Notebook

Crop Images Scarcity-Traditional Data Augmentation-1¶

Instructions¶

Clone the repository.
Download the necessary datasets from Eden Repository:
1. Tomato-29/OCT/2020-V1
Unzip dataset files and remove the zip files.
Create a folder called 'eden_data'.
Move the unzipped datasets into this folder.
The resulting directory structure should be:
- eden_library_notebooks/
  - image_preprocessing/
    - crop_images_scarcity-traditional_data_augmentation-1.ipynb
  - eden_data/
    - Tomato-291020-Potassium deficiency-zz-V1-20210225103832

Install notebook dependencies by running:

conda env create -f eden_transfer_learning.yml

Open the notebook: jupyter notebook
Run the code

Note: If you find any issues while executing the notebook, don't hesitate to open an issue on Github. We will reply you as soon as possible.

Background (Go to Bibliography for more)¶

In the agriculture, for the problem of data scarcity, several techniques have been used by researchers to create more images based on the available datasets. The one which is shown in this notebook is data augmentation by performing different geometric and colour transformations into the images (Dyrmann et al., 2016; Mehdipour-Ghazi et al., 2017; Fuentes et al., 2017; ). Data augmentation is not only useful for improving the performance of the deep neural network, but also for reducing overfitting.

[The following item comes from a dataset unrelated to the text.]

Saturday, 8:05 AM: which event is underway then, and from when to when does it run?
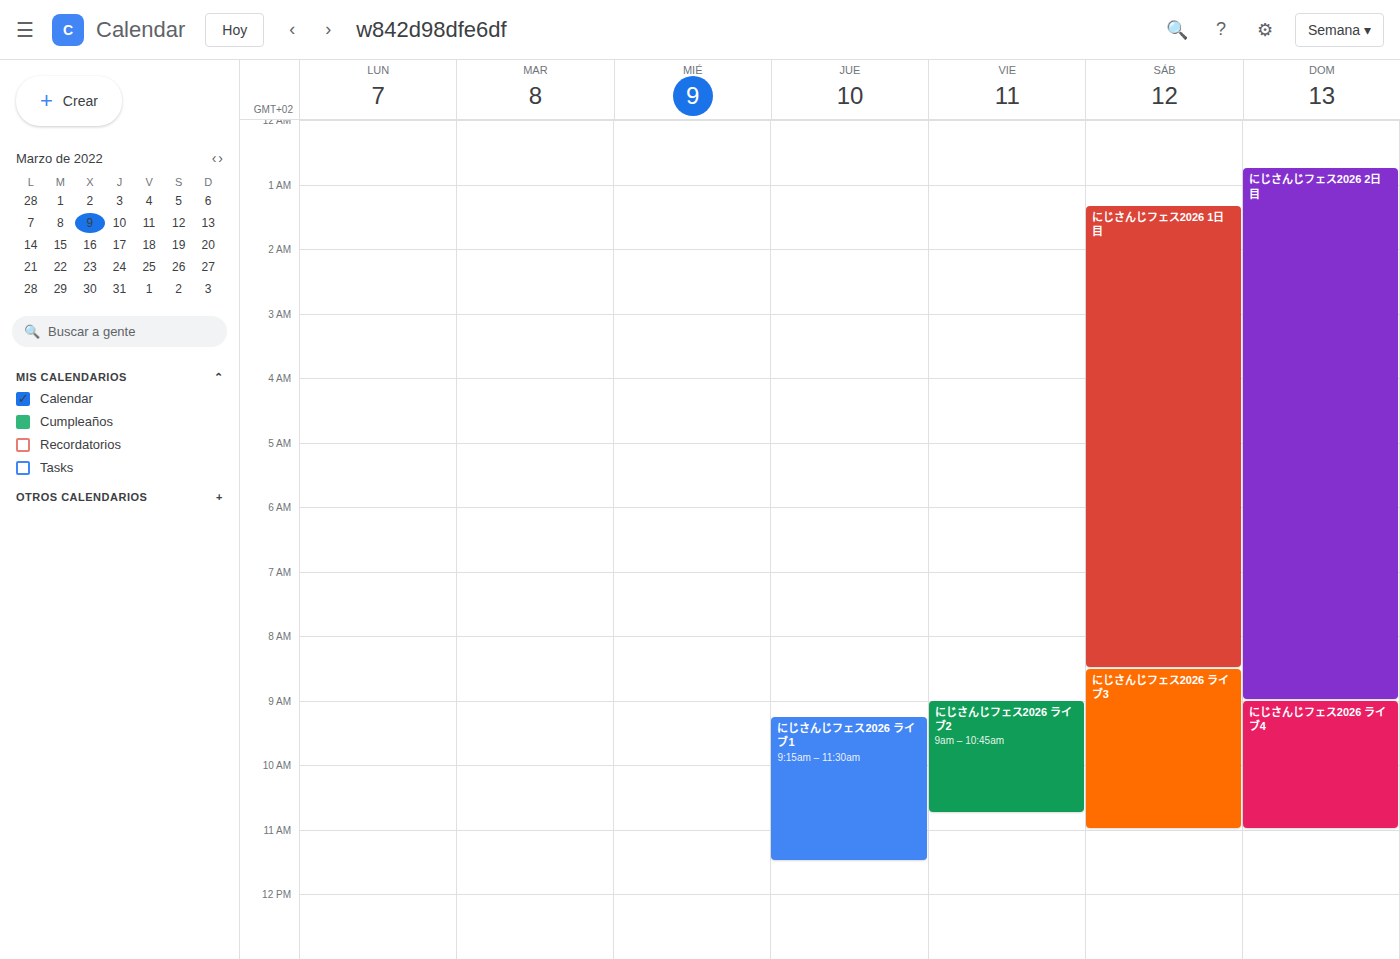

With this data augmentation set of techniques, images can be rotated by various angles, cropped, scaled, blurred, noised, gray-scaled, or mirrored.

UPDATES

*28/04/2021* Changed the file structure, see instructions for details. ( IMPORTANT )
*28/04/2021* Upgraded read function to become OS agnostic. It now works for both Windows and Linux machines.

LIbrary Imports¶

In [3]:

import numpy as np
import cv2
from tqdm import tqdm
from glob import glob
from pathlib import Path
import random

import warnings
warnings.filterwarnings("ignore")
from tensorflow.keras.preprocessing.image import ImageDataGenerator

import matplotlib.pyplot as plt

%matplotlib inline

Auxiliar Functions¶

In [4]:

def read_data(path_list, im_size=(256,256)):
    
    X = []

    for path in path_list :
        for im_file in tqdm(glob(path + '*/*')):
            if im_file.lower().endswith("jpg"):
                try:
                    im = cv2.imread(im_file)
                    # Resize to appropriate dimensions.You can try different interpolation methods.
                    im = cv2.resize(im, im_size,interpolation=cv2.INTER_LINEAR)
                    # By default OpenCV read with BGR format, return back to RGB.
                    im = cv2.cvtColor(im, cv2.COLOR_BGR2RGB)
                    X.append(im)
                except Exception as e:
                    # In case annotations or metadata are found
                    print("Not a picture")
    
    X = np.array(X, np.uint8)# Convert list to numpy array.
    
    return X

In [3]:

def plot_sample(images):
    nb_rows = 2
    nb_cols = 2
    fig, axs = plt.subplots(nb_rows, nb_cols, figsize=(6, 6))

    for i in range(0, nb_rows):
        for j in range(0, nb_cols):
            axs[i, j].xaxis.set_ticklabels([])
            axs[i, j].yaxis.set_ticklabels([])
            axs[i, j].imshow(images[random.randint(0, images.shape[0]-1)])

In [4]:

def plot_augmented_sample(images):
    nb_rows = 10
    nb_cols = 10
    fig, axs = plt.subplots(nb_rows, nb_cols, figsize=(16, 16))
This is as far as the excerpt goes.